Defining the category order field here is a compromise. We want to be able to just store a list of IDs for individual data items. We could specify this at the chart of accounts level, but that makes the system over-rigid. In the vast majority of cases a dataset will be replaced rather than updated and so there's no need to worry about how to change the order of categories.

DataItem

This is an individual record, e.g., an actual or budget amount for a specific account in a specific period. It could even be an individual transaction, although that is not our focus here.

  • Dataset ID
  • Group
  • Amount
  • Year
  • Month
  • Day
  • Account ID
  • Category IDs (see below)
  • Properties

The group parameter associates a set of dataitems as belonging to a single import - if another import were to be done with the same group id, it would replace rather than be added to an existing set. This is important because a full dataset (e.g., the 2015 budget) may actually be loaded in pieces (e.g., fund by fund in Asheville).
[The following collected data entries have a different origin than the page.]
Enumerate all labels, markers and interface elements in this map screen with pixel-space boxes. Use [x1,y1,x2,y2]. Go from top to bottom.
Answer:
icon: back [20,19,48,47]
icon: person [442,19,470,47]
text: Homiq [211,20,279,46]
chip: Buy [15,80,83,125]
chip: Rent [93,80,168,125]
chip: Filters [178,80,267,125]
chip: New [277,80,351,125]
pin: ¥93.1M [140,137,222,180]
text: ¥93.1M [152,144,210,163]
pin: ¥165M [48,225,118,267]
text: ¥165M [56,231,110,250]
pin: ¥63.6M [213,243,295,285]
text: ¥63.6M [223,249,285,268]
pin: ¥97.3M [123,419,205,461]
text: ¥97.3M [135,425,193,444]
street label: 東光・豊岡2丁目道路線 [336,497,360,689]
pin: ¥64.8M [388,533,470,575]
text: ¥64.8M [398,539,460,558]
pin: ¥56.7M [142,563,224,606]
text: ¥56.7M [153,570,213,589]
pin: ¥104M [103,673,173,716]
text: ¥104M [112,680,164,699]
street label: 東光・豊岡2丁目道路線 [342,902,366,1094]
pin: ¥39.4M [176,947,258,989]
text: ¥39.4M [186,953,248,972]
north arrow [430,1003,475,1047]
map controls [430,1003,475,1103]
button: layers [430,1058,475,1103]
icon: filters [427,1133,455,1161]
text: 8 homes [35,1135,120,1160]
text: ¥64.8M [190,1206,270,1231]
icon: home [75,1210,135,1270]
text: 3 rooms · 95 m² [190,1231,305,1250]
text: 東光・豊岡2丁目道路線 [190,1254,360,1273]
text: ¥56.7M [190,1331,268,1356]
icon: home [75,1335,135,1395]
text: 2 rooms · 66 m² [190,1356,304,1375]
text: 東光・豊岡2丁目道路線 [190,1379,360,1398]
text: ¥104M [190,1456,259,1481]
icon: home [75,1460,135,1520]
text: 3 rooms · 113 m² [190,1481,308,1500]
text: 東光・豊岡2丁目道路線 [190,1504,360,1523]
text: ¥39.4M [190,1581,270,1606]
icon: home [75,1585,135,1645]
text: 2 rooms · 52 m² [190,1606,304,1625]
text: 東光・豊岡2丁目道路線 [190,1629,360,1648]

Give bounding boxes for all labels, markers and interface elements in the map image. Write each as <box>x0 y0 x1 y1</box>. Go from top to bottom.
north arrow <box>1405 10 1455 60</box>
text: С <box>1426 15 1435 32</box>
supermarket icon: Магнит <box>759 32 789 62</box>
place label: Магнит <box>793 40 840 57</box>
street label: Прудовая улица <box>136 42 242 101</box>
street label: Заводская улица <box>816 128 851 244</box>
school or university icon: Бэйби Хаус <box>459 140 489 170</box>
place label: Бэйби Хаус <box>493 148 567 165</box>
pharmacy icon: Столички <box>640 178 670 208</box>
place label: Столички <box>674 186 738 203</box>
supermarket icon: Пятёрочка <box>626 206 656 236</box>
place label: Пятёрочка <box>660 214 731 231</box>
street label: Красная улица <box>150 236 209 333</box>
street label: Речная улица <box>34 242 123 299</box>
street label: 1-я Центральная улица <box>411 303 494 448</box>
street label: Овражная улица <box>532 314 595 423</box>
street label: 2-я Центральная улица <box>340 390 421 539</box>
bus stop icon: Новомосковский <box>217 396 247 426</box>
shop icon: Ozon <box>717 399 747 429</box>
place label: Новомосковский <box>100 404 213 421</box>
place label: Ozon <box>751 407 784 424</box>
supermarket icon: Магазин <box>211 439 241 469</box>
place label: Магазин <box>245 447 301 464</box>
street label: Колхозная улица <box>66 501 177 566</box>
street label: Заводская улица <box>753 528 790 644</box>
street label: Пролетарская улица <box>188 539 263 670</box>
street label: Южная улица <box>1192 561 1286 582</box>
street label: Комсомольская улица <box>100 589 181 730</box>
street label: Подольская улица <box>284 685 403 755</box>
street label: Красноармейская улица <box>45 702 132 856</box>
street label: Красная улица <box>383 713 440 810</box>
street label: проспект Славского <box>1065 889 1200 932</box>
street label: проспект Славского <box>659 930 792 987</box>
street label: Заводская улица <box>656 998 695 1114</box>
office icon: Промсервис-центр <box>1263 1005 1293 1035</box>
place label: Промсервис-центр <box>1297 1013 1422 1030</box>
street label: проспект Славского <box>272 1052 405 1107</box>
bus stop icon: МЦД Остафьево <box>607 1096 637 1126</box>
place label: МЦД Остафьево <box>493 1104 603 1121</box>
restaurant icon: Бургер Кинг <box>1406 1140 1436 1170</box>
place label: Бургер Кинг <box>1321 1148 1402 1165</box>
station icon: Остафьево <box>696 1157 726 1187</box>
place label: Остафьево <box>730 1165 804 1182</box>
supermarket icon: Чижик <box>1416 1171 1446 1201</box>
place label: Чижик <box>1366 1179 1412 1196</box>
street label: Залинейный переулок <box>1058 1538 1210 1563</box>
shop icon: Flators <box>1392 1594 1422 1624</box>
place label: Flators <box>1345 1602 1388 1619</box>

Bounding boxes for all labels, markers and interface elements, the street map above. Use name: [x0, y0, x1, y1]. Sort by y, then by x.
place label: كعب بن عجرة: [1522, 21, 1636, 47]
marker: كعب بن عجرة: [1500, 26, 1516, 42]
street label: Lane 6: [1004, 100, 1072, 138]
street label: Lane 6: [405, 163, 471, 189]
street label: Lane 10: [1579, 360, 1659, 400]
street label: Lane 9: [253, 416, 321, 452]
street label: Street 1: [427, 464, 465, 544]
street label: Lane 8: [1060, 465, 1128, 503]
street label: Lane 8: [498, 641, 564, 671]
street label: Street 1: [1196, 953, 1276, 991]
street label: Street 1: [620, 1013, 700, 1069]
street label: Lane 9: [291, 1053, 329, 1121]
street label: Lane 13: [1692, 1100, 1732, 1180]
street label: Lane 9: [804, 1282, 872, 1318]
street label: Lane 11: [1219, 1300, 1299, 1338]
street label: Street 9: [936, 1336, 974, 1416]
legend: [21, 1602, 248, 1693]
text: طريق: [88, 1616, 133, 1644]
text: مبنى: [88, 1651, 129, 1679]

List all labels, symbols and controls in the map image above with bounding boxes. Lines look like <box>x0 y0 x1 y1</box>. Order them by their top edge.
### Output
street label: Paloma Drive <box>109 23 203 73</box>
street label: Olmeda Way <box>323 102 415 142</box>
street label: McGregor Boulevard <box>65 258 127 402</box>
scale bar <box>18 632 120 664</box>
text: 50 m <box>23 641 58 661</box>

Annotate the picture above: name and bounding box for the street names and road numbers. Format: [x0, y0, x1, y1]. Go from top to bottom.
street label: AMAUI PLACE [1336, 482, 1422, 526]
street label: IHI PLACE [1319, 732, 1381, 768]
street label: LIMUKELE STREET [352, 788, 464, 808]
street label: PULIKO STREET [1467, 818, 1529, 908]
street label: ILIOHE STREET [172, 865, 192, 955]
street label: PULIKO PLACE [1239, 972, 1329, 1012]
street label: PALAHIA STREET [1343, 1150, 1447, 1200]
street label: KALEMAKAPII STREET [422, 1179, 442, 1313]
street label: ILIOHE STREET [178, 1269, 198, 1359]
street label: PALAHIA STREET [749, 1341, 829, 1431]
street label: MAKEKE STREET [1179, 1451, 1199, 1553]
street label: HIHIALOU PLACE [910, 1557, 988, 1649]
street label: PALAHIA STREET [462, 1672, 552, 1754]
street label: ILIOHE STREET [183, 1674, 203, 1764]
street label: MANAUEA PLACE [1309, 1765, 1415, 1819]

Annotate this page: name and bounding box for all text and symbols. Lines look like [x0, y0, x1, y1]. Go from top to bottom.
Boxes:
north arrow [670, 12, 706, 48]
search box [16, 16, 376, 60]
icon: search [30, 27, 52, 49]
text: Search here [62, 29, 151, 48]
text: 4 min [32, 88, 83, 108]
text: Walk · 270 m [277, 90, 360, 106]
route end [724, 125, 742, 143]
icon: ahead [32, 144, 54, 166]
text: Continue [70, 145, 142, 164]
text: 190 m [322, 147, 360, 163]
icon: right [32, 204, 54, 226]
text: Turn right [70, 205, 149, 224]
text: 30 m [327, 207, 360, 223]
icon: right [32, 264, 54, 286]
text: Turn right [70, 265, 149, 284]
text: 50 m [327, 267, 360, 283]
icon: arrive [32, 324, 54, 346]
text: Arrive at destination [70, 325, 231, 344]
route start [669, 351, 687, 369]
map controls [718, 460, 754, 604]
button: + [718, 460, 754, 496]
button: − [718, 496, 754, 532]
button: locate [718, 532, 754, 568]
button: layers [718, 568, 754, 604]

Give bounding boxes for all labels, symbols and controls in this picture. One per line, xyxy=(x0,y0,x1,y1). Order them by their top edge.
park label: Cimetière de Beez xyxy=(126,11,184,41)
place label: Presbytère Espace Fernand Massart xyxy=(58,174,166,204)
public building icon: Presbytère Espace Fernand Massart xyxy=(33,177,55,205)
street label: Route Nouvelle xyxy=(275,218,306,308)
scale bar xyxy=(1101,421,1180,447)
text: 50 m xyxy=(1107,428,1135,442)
We need to be able to do the piecemeal loading, but also have the ability to replace one of the pieces, if needed.

As noted above, the Year/Month/Day specification is limited by the granularity.

Most datasets tag data items with multiple categories so that the Category IDs above actually involve an array. There are various ways to handle this - in the current implementation we plan to store the first 3 as individual columns (to facilitate queries) and the remainder in a spill column with a JSON array string. The category types being referred to can be looked up via the category ID, but, as described above, the DataSet establishs the order to be used for the array.